3. Ketua Kelurahan Budaya Warungboto, Bapak Susanto Dwi Antara, SE, selaku penggagas dan penanggung jawab kegiatan.
4.Pendamping Kelurahan Budaya Warungboto dinas kebudayaan DIY Astuti Handayani,A.P.,S.Pd.,M.Pd yang selalu mendampingi kegiatan pendampingan nya
5. Serta dihadiri pula oleh seluruh elemen masyarakat dan warga Kelurahan Warungboto yang antusias mengikuti rangkaian acara.
🕌⛪️ KEBERAGAMAN ADALAH KEKUATAN
Dalam sambutannya, Bapak Kemantren Umbulharjo menekankan pentingnya menjaga kerukunan. "Kegiatan seperti ini adalah modal sosial yang sangat berharga. Mengambil filosofi budaya luhur untuk menyatukan hati berbagai latar belakang agama menunjukkan bahwa Warungboto adalah contoh kecil Indonesia yang damai dan rukun," ujar beliau.
Sementara itu, Ketua Kelurahan Budaya Warungboto, Susanto Dwi Antara, SE, menjelaskan bahwa pemilihan tema ini bertujuan untuk merajut kembali kebersamaan. "Melalui 'Silih Pangapuro Tatasing Rasa', kita diajak untuk saling membuka hati, membuang prasangka, dan menyadari bahwa kita semua adalah saudara. Perbedaan keyakinan bukanlah pemisah, melainkan kekayaan yang harus dijaga bersama," ungkapnya.

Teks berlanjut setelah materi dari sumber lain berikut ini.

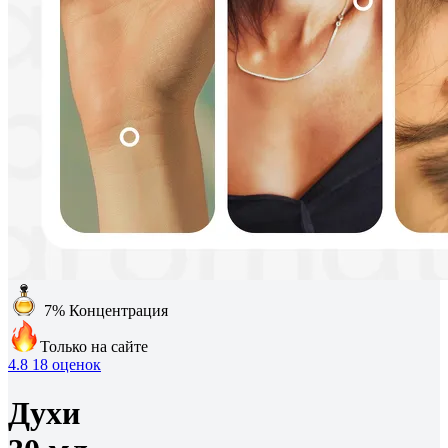
7%
Концентрация
Только на сайте
4.8
18 оценок
Духи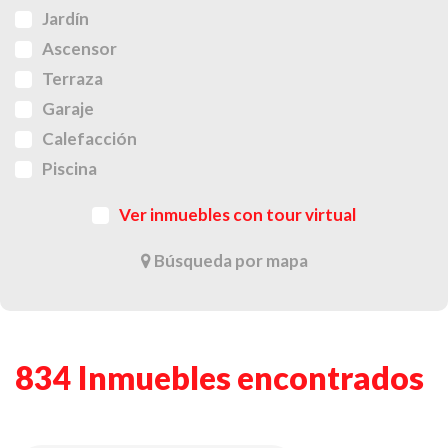
Jardín
Ascensor
Terraza
Garaje
Calefacción
Piscina
Ver inmuebles con tour virtual
Búsqueda por mapa
834 Inmuebles encontrados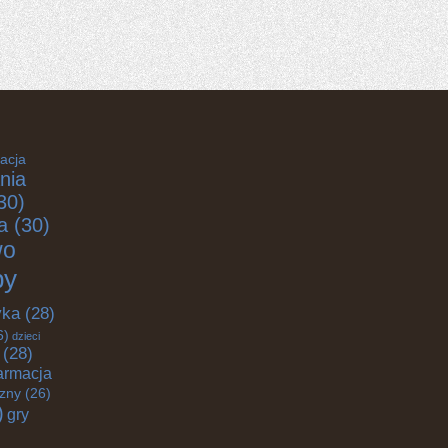
acja
nia
30)
a
(30)
wo
by
yka
(28)
6)
dzieci
(28)
armacja
czny
(26)
)
gry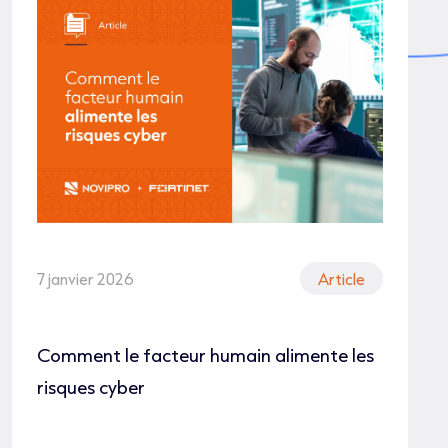
7 janvier 2026
Article
Comment le facteur humain alimente les
risques cyber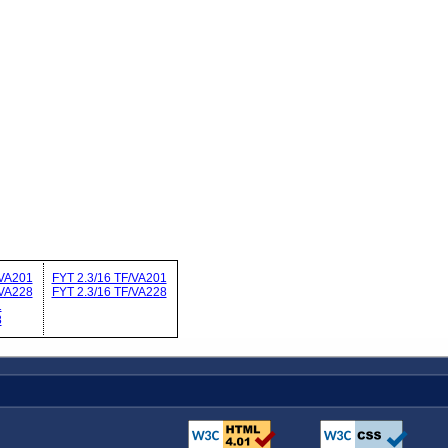
/VA201
FYT 2.3/16 TF/VA201
/VA228
FYT 2.3/16 TF/VA228
1
8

🏛️ RTLH WARUNGBOTO SEBAGAI PUSAT KEBUDAYAAN
Pemilihan lokasi di RTLH Kelurahan Warungboto bukan tanpa alasan. Tempat ini dinilai strategis dan memiliki nilai sejarah serta sosial yang kuat sebagai pusat pertemuan warga. Suasana yang sederhana namun sarat makna semakin menguatkan pesan bahwa kedamaian sejati tumbuh dari ketulusan hati, bukan dari kemegahan tempat.

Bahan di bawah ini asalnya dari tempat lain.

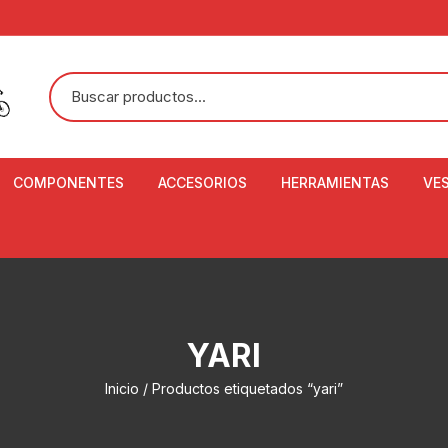
COMPONENTES
ACCESORIOS
HERRAMIENTAS
VE
ACEITE DE SUSPENSIÓN Y
BANDANAS
ALICATE CORTACABL
CA
SHOX
BOTELLAS
BALANZA DIGITAL
CO
ADAPTADOR DE DISCO
ZA
CADENA DE SEGURIDAD
DESMONTABLE DE LL
YARI
AJUSTE DE TIJAS
CO
CASCOS
EXTRACTOR DE BOT
Inicio
/ Productos etiquetados “yari”
BOTTOM BRACKET
BRACKET
CO
CINTA DE MANILLAR
AROS
EXTRACTOR DE CATA
CU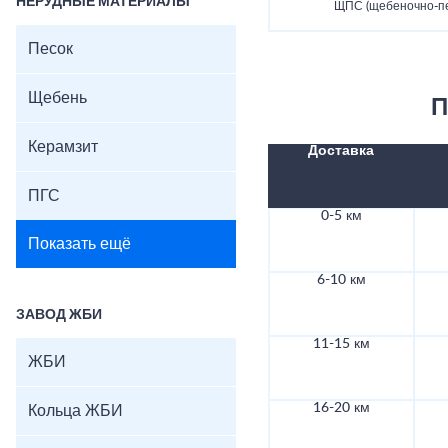
НЕРУДНЫЕ МАТЕРИАЛЫ
ЩПС (щебеночно-пе
Песок
Щебень
П
Керамзит
Доставка
ПГС
0-5 км
Показать ещё
6-10 км
ЗАВОД ЖБИ
11-15 км
ЖБИ
16-20 км
Кольца ЖБИ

Ibu Lurah Warungboto, Ety Purnawati, S.ST, sangat mengapresiasi inisiatif ini. "Forum Kerukunan Antar Umat Beragama di sini telah bergerak luar biasa. Ini adalah bentuk nyata pelayanan dan pembinaan kemasyarakatan yang tidak hanya bersifat administratif, tetapi menyentuh hati nurani warga," tuturnya.
Acara ditutup dengan doa bersama dan saling bermaaf-maafan, meninggalkan kesan damai dan semangat baru bagi seluruh warga Kelurahan Warungboto untuk terus bergandengan tangan membangun lingkungan yang lebih baik.